▸ Exercise directions:
Spot each line in the data below containing "depth" and copy it.
======== Recorded data ========
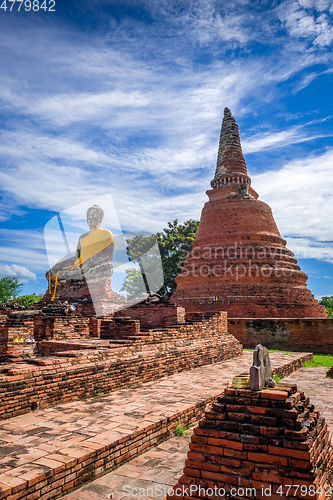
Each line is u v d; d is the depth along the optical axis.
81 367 8.19
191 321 15.30
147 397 8.18
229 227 27.12
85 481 4.81
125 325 12.27
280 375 13.09
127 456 5.55
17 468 4.40
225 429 4.16
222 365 13.52
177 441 6.43
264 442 3.90
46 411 6.93
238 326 22.38
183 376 11.00
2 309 14.62
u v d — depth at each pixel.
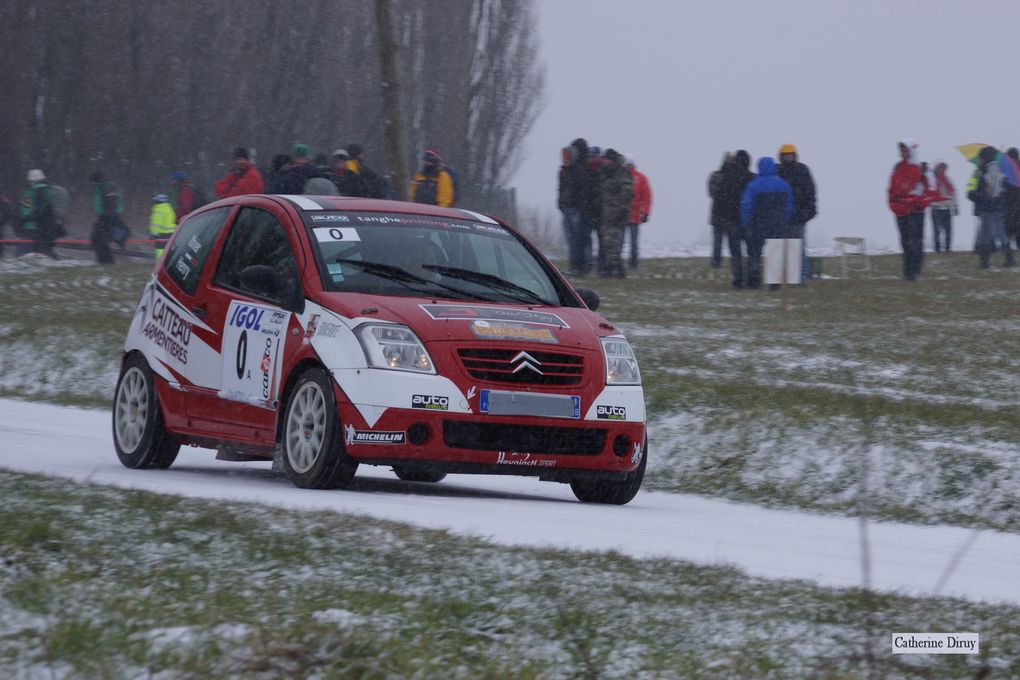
========
▸ Completed exercise:
Each line is u v d; d is the depth along the optical axis.
u v d — depth at each pixel.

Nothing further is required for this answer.